Mir war einfach klar, dass ich in meinem Leben unbedingt Mutter werden möchte. Ich war schon einmal schwanger gewesen, ganz schnell, nachdem mein Mann und ich die Verhütung abgesetzt hatten. Ich hatte das Kind leider verloren, aber das änderte nichts an meiner absoluten Gewissheit, dass mein Kind auf die Welt kommen muss. Der Wunsch nach einem eigenen Kind ist nicht vergleichbar mit anderen Wünschen, man wünscht sich ja keine Handtasche oder eine Reise nach Bali – es handelt sich um eine absolute Lebensentscheidung. Ich kann sehr hartnäckig kämpfen, und mit jedem negativen Schwangerschaftstest wurde der Wunsch größer. Hinzu kam, dass die Ärzte immer wieder erklärten: „Es ist kein Problem, wir kriegen Sie schwanger, Sie müssen nur Geduld haben.“

Nach Ihrer Fehlgeburt litten Sie unter einer posttraumatischen Belastungsstörung.

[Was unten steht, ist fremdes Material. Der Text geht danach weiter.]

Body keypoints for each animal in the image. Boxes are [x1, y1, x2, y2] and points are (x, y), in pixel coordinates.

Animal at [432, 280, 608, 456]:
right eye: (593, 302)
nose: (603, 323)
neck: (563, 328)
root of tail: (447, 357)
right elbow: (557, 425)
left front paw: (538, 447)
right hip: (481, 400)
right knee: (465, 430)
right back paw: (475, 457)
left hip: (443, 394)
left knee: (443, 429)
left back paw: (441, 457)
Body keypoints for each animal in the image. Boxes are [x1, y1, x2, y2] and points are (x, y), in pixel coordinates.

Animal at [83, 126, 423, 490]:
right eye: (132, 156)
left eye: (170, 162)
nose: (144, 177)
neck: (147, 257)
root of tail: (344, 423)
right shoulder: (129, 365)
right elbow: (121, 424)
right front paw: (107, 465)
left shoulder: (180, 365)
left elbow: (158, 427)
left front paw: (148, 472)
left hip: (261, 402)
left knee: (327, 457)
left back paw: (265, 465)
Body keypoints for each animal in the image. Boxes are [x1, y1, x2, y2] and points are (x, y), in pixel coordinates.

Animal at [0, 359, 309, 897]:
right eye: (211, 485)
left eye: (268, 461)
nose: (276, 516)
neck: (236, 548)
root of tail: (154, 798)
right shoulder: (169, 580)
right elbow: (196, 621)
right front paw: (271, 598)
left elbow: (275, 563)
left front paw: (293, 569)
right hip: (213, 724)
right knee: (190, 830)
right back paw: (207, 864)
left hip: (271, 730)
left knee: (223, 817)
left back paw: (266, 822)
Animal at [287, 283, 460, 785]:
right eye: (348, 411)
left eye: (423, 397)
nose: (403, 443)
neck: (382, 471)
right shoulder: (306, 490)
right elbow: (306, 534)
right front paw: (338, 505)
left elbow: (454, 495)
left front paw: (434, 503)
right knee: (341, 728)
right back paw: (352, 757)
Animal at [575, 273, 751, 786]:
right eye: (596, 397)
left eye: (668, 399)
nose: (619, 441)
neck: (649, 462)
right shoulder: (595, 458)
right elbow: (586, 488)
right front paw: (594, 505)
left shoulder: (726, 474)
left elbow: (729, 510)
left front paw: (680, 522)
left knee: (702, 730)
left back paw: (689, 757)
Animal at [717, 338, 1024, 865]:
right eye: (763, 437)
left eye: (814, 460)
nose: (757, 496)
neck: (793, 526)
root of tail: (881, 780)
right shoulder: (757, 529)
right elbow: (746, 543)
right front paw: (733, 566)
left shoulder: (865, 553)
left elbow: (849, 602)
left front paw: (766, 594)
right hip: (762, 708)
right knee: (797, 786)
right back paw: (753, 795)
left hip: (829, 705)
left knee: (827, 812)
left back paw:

Ja, und ich weiß, dass viele Menschen das für unverhältnismäßig halten. Aber ich habe dieses ungeborene Kind vom ersten Herzschlag an so geliebt, als sei es schon da. Den Gedanken, dass es nicht überleben könnte, gab es für mich nicht. Ich konnte nichts mit dem Ratschlag anfangen, man solle sich in den ersten Monaten einer Schwangerschaft besser noch nicht so sehr mit dem Baby im Bauch verbinden, damit es nicht so schlimm ist, falls man es verlieren sollte. Als das Kind dann plötzlich tot war, war das für mich ein Schock und dass der Tod des Kindes während einer Routine-Untersuchung festgestellt wurde und nicht einfach Blutungen einsetzten, trug sicher noch seinen Teil dazu bei. Wir hatten uns darauf gefreut, unser Baby während der Ultraschalluntersuchung wiederzusehen – und dann war da auf einmal kein Herzschlag mehr. Es zerriss mir das Herz, das tote Kind auf dem Bildschirm zu sehen. Der Wunsch, ein Kind zu bekommen, wurde durch dieses Erlebnis noch stärker, denn das konnte nicht einfach das Ende gewesen sein.